Dans son ensemble, Superman Returns est une œuvre techniquement brillante, esthétiquement majestueuse, mais dramaturgiquement hésitante. Sa volonté d’inscrire Superman dans une mythologie grandiose, presque religieuse, entre parfois en contradiction avec l’hommage nostalgique qu’il ne parvient jamais totalement à dépasser. Pourtant, le regard porté sur le film a sensiblement évolué depuis sa sortie. L’arrivée de lectures beaucoup plus musclées, spectaculaires et modernes du personnage, notamment à travers l’approche hyperkinétique et opératique de Zack Snyder (Man of Steel) puis la réinvention plus lumineuse et aventureuse de James Gunn (Guardians of the Galaxy), a profondément transformé les attentes du public envers Superman. Ces visions plus nerveuses, centrées sur l’action, le choc des puissances, l’intensité physique des combats et l’ampleur narrative, ont comblé le désir contemporain de mouvement et d’adrénaline qui manquait à l’œuvre de Singer. C’est précisément grâce à cette évolution du genre que Superman Returns peut aujourd’hui être reconsidéré sous un angle plus positif.

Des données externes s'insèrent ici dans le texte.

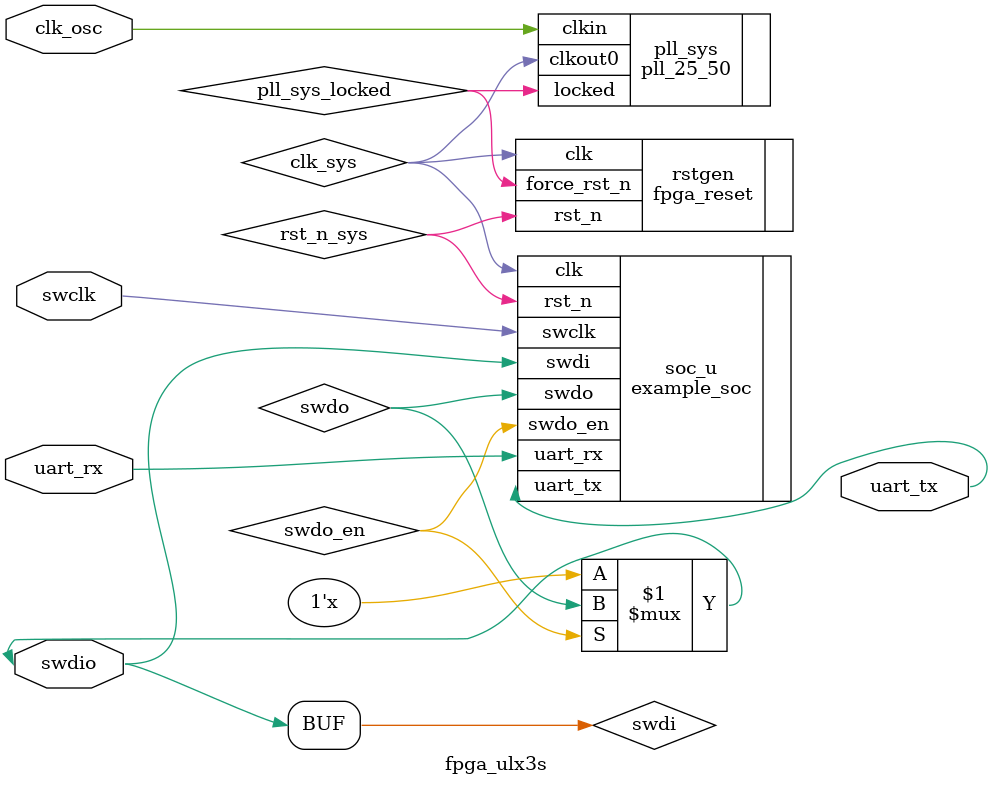
<source format=v>
/*****************************************************************************\
|                        Copyright (C) 2023 Luke Wren                         |
|                     SPDX-License-Identifier: Apache-2.0                     |
\*****************************************************************************/

`default_nettype none

module fpga_ulx3s (
	input  wire       clk_osc,

	input  wire       swclk,
	inout  wire       swdio,

	output wire       uart_tx,
	input  wire       uart_rx
);

wire clk_sys;
wire pll_sys_locked;
wire rst_n_sys;

pll_25_50 pll_sys (
	.clkin   (clk_osc),
	.clkout0 (clk_sys),
	.locked  (pll_sys_locked)
);

fpga_reset #(
	.SHIFT (3)
) rstgen (
	.clk         (clk_sys),
	.force_rst_n (pll_sys_locked),
	.rst_n       (rst_n_sys)
);

wire swclk;
wire swdi;
wire swdo;
wire swdo_en;

example_soc #(
	.SRAM_DEPTH         (1 << 15),
	.CLK_MHZ            (50)
) soc_u (
	.clk     (clk_sys),
	.rst_n   (rst_n_sys),

	.swclk   (swclk),
	.swdi    (swdi),
	.swdo    (swdo),
	.swdo_en (swdo_en),

	.uart_tx (uart_tx),
	.uart_rx (uart_rx)
);

// TODO There is supposed to be a pullup on SWDIO, though things should work
// without it

assign swdio = swdo_en ? swdo : 1'bz;
assign swdi = swdio;

endmodule

</source>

Conclusion : Libéré du poids d’être “le” retour de Superman après deux décennies de chaos créatif, le film apparaît désormais comme une parenthèse singulière, dans l’histoire du mythe : un poème visuel nostalgique, un geste contemplatif à rebours des canons modernes, une lettre d’amour au cinéma de Richard Donner que l’on peut apprécier pour ce qu’elle est, sans lui assigner la tâche impossible de relancer seule la franchise. L’existence des œuvres plus combatives et aventureuses de Snyder et Gunn permet désormais à Singer d’exister pleinement dans sa différence, comme un hommage romantique, mélancolique et techniquement splendide, à une version du mythe que le cinéma ne revisite plus. Ainsi repositionné, Superman Returns gagne en valeur et en singularité, devenant non plus un film incomplet, mais un chapitre particulier, sensible et atypique dans la filmographie du plus emblématique des super-héros.